--- Supplied material Enclosed Below ---
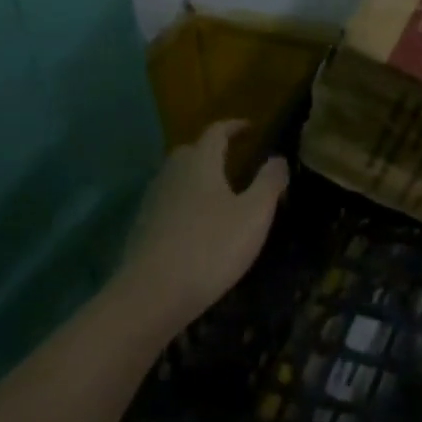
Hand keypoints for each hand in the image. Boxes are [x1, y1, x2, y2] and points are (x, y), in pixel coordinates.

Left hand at [111, 120, 288, 337]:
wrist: (152, 295)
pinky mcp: (143, 228)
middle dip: (213, 150)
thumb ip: (269, 182)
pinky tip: (199, 222)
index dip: (234, 126)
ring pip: (177, 177)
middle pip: (191, 151)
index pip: (216, 132)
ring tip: (220, 191)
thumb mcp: (255, 215)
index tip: (251, 128)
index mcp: (200, 164)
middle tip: (235, 159)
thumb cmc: (211, 248)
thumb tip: (278, 157)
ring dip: (198, 176)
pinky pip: (169, 201)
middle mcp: (172, 175)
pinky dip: (186, 201)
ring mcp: (153, 202)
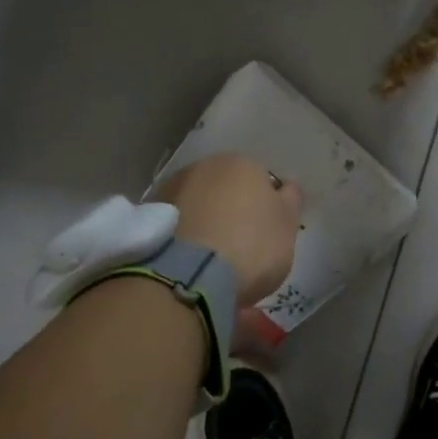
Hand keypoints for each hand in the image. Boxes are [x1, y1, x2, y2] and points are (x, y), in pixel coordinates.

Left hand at [156, 154, 302, 305]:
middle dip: (232, 211)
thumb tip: (287, 186)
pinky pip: (176, 224)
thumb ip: (290, 201)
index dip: (266, 209)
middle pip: (226, 189)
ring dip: (205, 223)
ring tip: (210, 260)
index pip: (261, 181)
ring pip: (198, 205)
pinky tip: (189, 263)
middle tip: (239, 247)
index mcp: (243, 164)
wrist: (190, 274)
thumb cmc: (251, 246)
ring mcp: (172, 188)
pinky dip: (183, 237)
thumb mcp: (287, 227)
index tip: (266, 236)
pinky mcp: (147, 216)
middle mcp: (204, 166)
--- End of Enclosed Supplied material ---
• Problem statement
Using the listing above, show each line holding the string "pinky".

• Solution for this problem
pinky mcp: (143, 228)
pinky tip: (199, 222)
pinky pip: (169, 201)
pinky dip: (186, 201)
pinky pip: (176, 224)
pinky tip: (189, 263)
pinky dip: (183, 237)
pinky mcp: (147, 216)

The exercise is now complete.